Aufgabenstellung:
• A. Wiederhole den Text zur Gesundheits- und Arbeitsmarktpolitik wortgetreu ab „Im Anschluss werden“ bis einschließlich „der Wachstumsziele zunahmen.“.
• B. Nenne sämtliche Faktoren, auf die der Text zur Gesundheits- und Arbeitsmarktpolitik die Wachstumsschwäche und mangelnde Beschäftigungsdynamik des deutschen Arbeitsmarkts zurückführt.

Bereitgestellter Text:
Im Anschluss werden aus konflikttheoretischer Perspektive die Entwicklungen in der Gesundheitspolitik untersucht. Bis 1975 war dieses Politikfeld vom Lobbyismus geprägt ohne dass ein konsensorientierter Ausbau des Gesundheitssystems stattfinden konnte. Nach der Wende strebte die Große Koalition Verhandlungen an mit dem primären Ziel der Finanzierbarkeit, sodass unter Einfluss des Europäischen Integrationsprozesses die Bedeutung der Finanzierbarkeit und die der Qualität zu Lasten der Wachstumsziele zunahmen.
„Von Vollbeschäftigung in Arbeitslosigkeit“ lautet der Titel des nächsten Unterkapitels zur Arbeitsmarktpolitik. Anhand von sehr theoriebeladenen Abschnitten wird festgestellt, dass der deutsche Arbeitsmarkt an einer Wachstumsschwäche und mangelnder Beschäftigungsdynamik leidet. Zurückzuführen sei dies auf den handlungshemmenden Föderalismus, dem veralteten, an Männern orientierten Bild der Vollbeschäftigung und der Sozialpartnerschaft. Diese Faktoren lassen den Autor pessimistisch in die Zukunft blicken.

Aufgeführtes Material:

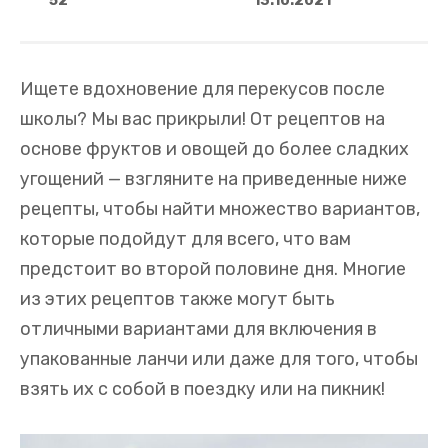
52
13.10.2021
Ищете вдохновение для перекусов после
школы? Мы вас прикрыли! От рецептов на
основе фруктов и овощей до более сладких
угощений — взгляните на приведенные ниже
рецепты, чтобы найти множество вариантов,
которые подойдут для всего, что вам
предстоит во второй половине дня. Многие
из этих рецептов также могут быть
отличными вариантами для включения в
упакованные ланчи или даже для того, чтобы
взять их с собой в поездку или на пикник!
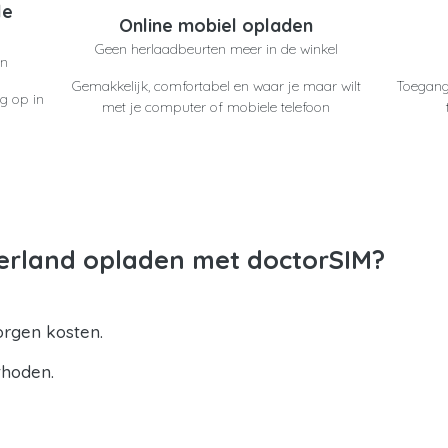
le
Online mobiel opladen
Geen herlaadbeurten meer in de winkel
en
Gemakkelijk, comfortabel en waar je maar wilt
Toegang
g op in
met je computer of mobiele telefoon
erland opladen met doctorSIM?
orgen kosten.
thoden.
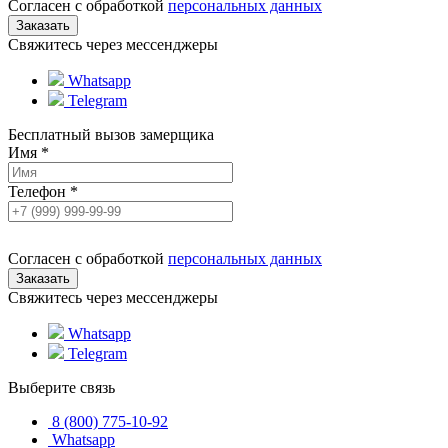
Согласен с обработкой
персональных данных
Свяжитесь через мессенджеры
Whatsapp
Telegram
Бесплатный вызов замерщика
Имя
*
Телефон
*
Согласен с обработкой
персональных данных
Свяжитесь через мессенджеры
Whatsapp
Telegram
Выберите связь
8 (800) 775-10-92
Whatsapp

Antwortübersicht:
• A.
Im Anschluss werden aus konflikttheoretischer Perspektive die Entwicklungen in der Gesundheitspolitik untersucht. Bis 1975 war dieses Politikfeld vom Lobbyismus geprägt ohne dass ein konsensorientierter Ausbau des Gesundheitssystems stattfinden konnte. Nach der Wende strebte die Große Koalition Verhandlungen an mit dem primären Ziel der Finanzierbarkeit, sodass unter Einfluss des Europäischen Integrationsprozesses die Bedeutung der Finanzierbarkeit und die der Qualität zu Lasten der Wachstumsziele zunahmen.

• B.
- der handlungshemmende Föderalismus
- das veraltete, an Männern orientierte Bild der Vollbeschäftigung
- die Sozialpartnerschaft